Their study, which was coauthored by Carnegie Mellon researcher Lei Lai, found that men and women get very different responses when they initiate negotiations. Although it may well be true that women often hurt themselves by not trying to negotiate, this study found that women's reluctance was based on an entirely reasonable and accurate view of how they were likely to be treated if they did. Both men and women were more likely to subtly penalize women who asked for more -- the perception was that women who asked for more were "less nice."

"What we found across all the studies is men were always less willing to work with a woman who had attempted to negotiate than with a woman who did not," Bowles said. "They always preferred to work with a woman who stayed mum. But it made no difference to the men whether a guy had chosen to negotiate or not."
The only thing that might give me pause about the study’s conclusion is that the social cost of being perceived negatively may be short-term. Because it was a lab experiment, it’s difficult to gauge whether after watching people negotiate is really going to have a lasting impression upon a coworker/boss. You only negotiate salary a few times, maybe once. And there will be far more interpersonal interaction between real employee/employers than what this study observed --which was basically asking strangers to evaluate strangers and then form opinions. It might be true that in the abstract we judge women more harshly for negotiating but in the individual cases other factors weigh in.
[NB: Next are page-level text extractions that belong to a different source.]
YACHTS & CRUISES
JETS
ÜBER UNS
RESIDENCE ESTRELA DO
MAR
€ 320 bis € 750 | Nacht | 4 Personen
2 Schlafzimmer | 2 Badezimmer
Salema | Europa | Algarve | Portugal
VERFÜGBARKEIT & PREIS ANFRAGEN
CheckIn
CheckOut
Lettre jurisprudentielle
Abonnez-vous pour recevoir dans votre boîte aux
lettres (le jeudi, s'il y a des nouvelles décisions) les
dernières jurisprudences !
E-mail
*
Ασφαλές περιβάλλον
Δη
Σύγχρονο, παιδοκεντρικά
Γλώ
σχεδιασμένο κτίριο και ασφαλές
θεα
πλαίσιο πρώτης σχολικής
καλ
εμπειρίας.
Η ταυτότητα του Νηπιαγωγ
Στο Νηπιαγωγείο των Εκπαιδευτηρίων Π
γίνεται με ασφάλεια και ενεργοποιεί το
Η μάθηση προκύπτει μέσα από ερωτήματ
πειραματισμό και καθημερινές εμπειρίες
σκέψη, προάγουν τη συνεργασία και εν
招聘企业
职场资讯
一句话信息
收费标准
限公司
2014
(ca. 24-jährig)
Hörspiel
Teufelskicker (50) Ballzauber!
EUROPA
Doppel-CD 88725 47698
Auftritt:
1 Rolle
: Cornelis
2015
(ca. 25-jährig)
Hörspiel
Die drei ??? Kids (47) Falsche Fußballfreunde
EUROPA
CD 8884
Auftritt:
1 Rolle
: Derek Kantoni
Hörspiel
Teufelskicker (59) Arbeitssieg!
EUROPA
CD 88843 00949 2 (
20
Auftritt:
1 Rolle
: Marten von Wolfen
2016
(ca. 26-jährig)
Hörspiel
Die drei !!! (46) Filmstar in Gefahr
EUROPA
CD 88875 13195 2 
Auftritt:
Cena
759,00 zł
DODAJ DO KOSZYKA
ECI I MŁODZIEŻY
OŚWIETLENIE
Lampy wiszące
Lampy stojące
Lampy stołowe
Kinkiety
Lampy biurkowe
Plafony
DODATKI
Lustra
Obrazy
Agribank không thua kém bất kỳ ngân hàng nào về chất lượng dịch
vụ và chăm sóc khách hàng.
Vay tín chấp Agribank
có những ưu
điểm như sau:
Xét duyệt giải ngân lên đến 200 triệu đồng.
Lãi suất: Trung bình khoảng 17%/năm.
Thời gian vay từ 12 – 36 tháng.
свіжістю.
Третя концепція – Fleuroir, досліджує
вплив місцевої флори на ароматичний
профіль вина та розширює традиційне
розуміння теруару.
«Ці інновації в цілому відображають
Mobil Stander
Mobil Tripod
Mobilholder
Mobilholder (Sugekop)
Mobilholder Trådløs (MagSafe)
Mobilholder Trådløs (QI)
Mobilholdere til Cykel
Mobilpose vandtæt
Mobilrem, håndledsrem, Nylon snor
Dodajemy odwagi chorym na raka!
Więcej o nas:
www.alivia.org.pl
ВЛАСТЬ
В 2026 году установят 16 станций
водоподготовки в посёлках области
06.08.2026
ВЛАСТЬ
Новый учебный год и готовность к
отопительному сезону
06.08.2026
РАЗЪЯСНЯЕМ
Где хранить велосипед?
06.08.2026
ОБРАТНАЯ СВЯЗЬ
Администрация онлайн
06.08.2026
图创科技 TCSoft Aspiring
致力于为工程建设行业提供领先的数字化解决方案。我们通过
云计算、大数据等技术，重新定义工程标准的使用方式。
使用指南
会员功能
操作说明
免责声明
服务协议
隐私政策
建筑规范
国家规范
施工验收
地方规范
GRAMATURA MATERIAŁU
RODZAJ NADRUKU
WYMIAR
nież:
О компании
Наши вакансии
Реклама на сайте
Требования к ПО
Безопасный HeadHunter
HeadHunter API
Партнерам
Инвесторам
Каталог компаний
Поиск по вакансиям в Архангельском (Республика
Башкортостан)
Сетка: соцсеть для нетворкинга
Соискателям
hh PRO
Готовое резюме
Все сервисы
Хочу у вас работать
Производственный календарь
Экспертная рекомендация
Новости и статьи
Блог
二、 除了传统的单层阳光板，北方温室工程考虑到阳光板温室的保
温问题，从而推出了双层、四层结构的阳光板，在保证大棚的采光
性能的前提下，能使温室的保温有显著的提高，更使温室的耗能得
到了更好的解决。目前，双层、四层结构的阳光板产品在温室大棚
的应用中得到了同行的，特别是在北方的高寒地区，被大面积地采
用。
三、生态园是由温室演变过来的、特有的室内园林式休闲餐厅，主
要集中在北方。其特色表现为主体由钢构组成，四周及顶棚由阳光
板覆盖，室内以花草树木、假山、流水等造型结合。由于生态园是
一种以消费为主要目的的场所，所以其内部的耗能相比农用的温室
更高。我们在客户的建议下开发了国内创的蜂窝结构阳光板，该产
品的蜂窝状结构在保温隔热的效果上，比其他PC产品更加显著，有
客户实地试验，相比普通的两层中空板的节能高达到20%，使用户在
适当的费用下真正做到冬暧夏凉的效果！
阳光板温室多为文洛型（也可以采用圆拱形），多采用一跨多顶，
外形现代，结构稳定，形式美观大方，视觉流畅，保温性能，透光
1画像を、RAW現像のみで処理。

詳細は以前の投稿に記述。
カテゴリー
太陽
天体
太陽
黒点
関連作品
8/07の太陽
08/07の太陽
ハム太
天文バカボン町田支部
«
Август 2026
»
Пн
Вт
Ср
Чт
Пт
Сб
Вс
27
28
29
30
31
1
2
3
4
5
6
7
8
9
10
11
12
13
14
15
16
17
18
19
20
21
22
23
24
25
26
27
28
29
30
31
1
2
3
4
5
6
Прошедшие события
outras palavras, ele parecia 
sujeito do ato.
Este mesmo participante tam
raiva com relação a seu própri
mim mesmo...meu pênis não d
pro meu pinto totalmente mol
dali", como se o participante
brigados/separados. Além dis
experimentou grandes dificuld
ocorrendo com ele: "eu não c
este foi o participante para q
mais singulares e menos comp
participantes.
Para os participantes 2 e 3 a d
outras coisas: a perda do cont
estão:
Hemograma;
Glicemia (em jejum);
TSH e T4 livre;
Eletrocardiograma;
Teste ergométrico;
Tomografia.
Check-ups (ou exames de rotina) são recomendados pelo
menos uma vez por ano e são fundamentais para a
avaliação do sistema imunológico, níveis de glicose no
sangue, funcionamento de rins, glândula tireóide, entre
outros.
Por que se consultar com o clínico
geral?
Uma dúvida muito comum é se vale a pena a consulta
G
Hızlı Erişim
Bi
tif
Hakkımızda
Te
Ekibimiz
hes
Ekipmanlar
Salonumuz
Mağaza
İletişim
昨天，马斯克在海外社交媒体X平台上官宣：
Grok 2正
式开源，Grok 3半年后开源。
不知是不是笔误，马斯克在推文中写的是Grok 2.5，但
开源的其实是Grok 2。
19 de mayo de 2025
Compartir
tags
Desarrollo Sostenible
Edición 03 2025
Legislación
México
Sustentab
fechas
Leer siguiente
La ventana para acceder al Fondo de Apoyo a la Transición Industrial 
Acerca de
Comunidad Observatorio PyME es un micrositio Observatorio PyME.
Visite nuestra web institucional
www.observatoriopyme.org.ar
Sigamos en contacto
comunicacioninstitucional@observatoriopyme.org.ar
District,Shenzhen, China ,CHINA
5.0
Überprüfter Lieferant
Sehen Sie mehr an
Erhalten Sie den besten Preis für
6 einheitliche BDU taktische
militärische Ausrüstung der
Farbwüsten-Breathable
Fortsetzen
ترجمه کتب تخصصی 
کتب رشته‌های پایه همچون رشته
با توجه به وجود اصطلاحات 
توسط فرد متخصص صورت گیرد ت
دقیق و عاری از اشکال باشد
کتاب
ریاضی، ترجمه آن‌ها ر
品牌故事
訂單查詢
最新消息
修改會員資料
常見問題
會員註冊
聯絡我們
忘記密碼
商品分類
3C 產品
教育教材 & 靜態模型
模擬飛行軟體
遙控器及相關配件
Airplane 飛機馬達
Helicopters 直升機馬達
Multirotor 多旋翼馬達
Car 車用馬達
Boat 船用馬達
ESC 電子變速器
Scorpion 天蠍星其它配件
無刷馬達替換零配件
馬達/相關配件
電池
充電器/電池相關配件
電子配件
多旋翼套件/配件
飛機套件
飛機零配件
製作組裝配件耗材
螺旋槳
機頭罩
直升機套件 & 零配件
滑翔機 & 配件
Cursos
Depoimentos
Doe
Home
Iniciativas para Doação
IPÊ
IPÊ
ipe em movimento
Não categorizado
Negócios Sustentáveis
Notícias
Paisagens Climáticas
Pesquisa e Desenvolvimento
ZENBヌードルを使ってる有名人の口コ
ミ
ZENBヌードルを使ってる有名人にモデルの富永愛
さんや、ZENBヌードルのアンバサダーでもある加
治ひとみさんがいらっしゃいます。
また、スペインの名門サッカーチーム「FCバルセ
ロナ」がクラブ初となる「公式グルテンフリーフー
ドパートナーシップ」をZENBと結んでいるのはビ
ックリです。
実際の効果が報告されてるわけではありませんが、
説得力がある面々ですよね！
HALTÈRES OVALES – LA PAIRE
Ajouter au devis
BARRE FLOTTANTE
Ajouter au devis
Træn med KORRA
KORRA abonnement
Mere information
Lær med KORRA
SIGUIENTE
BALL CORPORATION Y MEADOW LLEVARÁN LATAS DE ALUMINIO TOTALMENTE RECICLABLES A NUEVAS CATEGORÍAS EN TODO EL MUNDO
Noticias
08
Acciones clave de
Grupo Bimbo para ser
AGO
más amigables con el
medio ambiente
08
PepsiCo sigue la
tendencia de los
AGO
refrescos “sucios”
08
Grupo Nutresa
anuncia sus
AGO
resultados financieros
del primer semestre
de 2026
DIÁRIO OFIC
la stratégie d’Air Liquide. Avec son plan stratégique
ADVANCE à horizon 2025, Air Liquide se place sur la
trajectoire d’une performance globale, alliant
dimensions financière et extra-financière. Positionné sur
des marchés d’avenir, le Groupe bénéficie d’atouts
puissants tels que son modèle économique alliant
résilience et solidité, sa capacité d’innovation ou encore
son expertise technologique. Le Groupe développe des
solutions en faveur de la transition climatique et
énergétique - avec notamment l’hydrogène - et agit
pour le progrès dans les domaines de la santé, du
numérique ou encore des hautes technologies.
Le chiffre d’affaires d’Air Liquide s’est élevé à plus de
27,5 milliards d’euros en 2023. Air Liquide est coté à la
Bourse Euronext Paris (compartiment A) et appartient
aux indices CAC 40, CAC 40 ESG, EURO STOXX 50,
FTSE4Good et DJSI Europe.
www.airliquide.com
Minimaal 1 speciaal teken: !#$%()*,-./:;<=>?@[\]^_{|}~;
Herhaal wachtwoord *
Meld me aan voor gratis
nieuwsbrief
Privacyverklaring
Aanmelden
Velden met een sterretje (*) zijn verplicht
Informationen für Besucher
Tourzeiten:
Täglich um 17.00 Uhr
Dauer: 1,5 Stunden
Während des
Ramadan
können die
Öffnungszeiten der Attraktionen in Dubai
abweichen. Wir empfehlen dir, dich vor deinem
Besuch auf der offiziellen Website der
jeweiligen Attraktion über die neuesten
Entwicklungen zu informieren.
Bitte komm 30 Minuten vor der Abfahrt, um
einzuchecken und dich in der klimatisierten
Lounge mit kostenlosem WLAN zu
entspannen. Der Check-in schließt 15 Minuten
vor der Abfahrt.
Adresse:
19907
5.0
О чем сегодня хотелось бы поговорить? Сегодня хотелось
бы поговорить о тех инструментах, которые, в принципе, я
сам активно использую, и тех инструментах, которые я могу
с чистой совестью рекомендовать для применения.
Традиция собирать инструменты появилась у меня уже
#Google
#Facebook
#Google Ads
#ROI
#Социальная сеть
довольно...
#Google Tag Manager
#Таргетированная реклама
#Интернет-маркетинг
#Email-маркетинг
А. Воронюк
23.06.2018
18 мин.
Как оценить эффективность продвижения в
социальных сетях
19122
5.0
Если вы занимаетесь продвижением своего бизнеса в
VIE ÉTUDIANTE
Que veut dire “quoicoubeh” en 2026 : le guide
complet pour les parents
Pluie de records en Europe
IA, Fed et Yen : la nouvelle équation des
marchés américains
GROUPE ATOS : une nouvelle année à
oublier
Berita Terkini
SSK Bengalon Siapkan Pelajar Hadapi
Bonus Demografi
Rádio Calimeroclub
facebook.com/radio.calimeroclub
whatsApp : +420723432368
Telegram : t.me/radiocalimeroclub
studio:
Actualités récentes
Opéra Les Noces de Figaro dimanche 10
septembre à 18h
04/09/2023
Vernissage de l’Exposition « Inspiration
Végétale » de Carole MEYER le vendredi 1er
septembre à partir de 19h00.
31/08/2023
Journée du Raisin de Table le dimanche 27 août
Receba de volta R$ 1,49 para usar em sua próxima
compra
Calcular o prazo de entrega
The other explanation however that I did appreciate is learning that this wage gap issue is not about the moral failings of women who simply aren’t assertive enough.
This isn't about fixing the women," Bowles said. "It isn't about telling women,'You need self-confidence or training.' They are responding to incentives within the social environment."

"It is not that women always act one way and men act another way; it tends to be moderated by situational factors," Bowles said. "The point of this paper is: Yes, there is an economic rationale to negotiate, but you have to weigh that against social risks of negotiating. What we show is those risks are higher for women than for men."